If the operation is legal, the next step is to check in (via the revision controll system in use) the current revision of all of the resources on the staging server. If this fails (for example because it would exceed the collection's quota), the eventstatus is changed from "pending" to "failed" and the message is set. If it succeeds, the revision is set to the symbolic version that was just checked in via the revision control system, and the start time is set.

It then does a "BEGIN", and we delete all entries from the WebColResources table for a given collection. A directory for the new content is created in the production web system storage. An ".htaccess" file is written that implements various collection-specific for the collection, such as binding the collection name to the log file entries and implementing access control and authorization. For each resource in the collection, the last checked in version of that resource is checked out into the new directory. As each resource is checked out, a row is written to the WebColResources table with the URL that resource will be available at. When we're done putting all the new resources in their new home on the production server, the last step is to atomically replace the link to the old directory with the link to the new directory (as determined by the collection's url LDAP attribute) so the httpd process picks up the change. When this has been succesfully done, the old directory is deleted, the finished time is written, the eventstatus is set to "done", and we do a "COMMIT". If it fails, we instead do a "ROLLBACK", delete the new directory we created, change the eventstatus to "failed", and set the message so that the activity is recorded for the log.

VIII. System Interfaces

IX. User Interfaces

There are three primary categories of user.

The owner of a collection has access to all of the same interfaces as all of the individual publishers for that collection. The system administrator is a special and very rare case. Unless a discussion mentions that it's specifically about the System Administrator, it will be considered to only apply to the other users.

When a user goes to the web administration page, we can generate a list of the collections that they have any kind of access to and use the list to build a menu or web page. So, there's no reason to ever let ordinary users type in the name of an existing collection.

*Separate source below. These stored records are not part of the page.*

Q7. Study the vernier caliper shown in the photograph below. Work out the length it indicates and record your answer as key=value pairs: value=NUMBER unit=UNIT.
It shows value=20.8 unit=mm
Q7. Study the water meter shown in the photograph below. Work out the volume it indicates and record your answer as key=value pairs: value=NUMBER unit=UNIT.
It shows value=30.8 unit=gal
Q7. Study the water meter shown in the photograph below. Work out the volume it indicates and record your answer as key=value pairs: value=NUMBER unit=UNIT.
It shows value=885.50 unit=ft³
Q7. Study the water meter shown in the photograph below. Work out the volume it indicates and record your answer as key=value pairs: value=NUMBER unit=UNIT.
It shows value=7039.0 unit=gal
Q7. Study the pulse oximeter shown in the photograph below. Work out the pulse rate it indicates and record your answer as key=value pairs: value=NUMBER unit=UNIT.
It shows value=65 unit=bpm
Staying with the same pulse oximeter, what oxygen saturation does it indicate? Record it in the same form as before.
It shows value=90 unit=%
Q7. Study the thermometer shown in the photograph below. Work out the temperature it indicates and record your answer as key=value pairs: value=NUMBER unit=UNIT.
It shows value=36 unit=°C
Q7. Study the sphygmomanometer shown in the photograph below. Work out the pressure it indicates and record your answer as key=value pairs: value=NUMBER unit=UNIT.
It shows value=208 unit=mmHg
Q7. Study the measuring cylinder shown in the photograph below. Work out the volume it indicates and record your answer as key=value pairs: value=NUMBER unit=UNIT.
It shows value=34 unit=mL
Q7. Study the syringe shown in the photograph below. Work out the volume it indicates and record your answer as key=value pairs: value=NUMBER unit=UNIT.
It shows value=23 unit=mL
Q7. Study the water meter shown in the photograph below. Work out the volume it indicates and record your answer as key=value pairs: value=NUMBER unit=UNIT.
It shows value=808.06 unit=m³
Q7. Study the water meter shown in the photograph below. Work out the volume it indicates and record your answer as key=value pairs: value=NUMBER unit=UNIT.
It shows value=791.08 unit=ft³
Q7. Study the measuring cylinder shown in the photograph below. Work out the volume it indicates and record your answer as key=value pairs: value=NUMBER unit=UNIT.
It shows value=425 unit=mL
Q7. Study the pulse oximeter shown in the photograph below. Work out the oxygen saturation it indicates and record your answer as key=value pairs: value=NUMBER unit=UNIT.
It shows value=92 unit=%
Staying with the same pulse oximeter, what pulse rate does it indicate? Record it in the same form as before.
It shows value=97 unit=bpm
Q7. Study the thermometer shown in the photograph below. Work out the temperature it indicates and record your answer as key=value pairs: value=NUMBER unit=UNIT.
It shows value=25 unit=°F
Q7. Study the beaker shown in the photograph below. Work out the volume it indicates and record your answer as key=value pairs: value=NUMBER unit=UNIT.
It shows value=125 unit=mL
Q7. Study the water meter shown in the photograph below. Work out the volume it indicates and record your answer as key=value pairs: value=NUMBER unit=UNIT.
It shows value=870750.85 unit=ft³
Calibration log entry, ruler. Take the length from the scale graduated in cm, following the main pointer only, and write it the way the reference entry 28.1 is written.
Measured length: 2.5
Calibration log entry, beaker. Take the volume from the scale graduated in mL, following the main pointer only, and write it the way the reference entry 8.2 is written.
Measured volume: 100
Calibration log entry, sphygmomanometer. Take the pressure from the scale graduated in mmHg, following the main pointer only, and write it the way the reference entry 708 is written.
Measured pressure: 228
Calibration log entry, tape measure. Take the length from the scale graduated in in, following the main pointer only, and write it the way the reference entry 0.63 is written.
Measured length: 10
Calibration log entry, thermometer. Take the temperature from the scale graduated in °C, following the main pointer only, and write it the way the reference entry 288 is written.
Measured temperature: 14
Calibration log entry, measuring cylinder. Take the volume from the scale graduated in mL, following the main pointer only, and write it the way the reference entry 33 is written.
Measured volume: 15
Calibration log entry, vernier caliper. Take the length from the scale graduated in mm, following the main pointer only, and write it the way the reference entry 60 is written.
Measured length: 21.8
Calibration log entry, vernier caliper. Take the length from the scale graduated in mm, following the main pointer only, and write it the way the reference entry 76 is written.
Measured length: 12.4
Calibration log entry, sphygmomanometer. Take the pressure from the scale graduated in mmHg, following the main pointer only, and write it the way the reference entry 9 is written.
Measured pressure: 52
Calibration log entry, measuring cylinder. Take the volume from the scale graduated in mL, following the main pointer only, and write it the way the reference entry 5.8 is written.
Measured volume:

The page for a given collection must show a log of the most recent publishing events, and must have a mechanism for requesting more of this log. It must provide a mechanism for publishing the collection immediately, and for scheduling a publishing event at a particular date and time. It should also provide a mechanism for editing the list of users and groups that can view the collection on the public server.

The owner must have certain other capabilities as well. They must be able to edit the list of groups and users with write access to the collection, and those with read access to the collection on the staging server. They also need to be able to switch between the "simple" and "complex" publishing models.

The precise details of the user interface such as page layout will not be specified in this document, as decisions about these details are more apropriately within the domain of User Services rather than the development group.

X. Future Improvements/Areas of Likely Change

If the initial implementation only allows file uploads via FTP/kFTP, then one obvious area for improvement would be additional mechanisms for file upload. One likely mechanism would be WebDAV, implemented via a modified mod_dav for Apache, and another would be SMB, implemented via a modified Samba.

The initial implementation only supports publishing a single collection to a single URL (for example, the collection "cs.courses.211" might be published to "http://www.cs.cmu.edu/courses/211"). The capability to publish a single collection to multiple virtual servers is certainly planned. The capability to publish to multiple physical servers, not all of which share filesystem space, is something we can consider adding.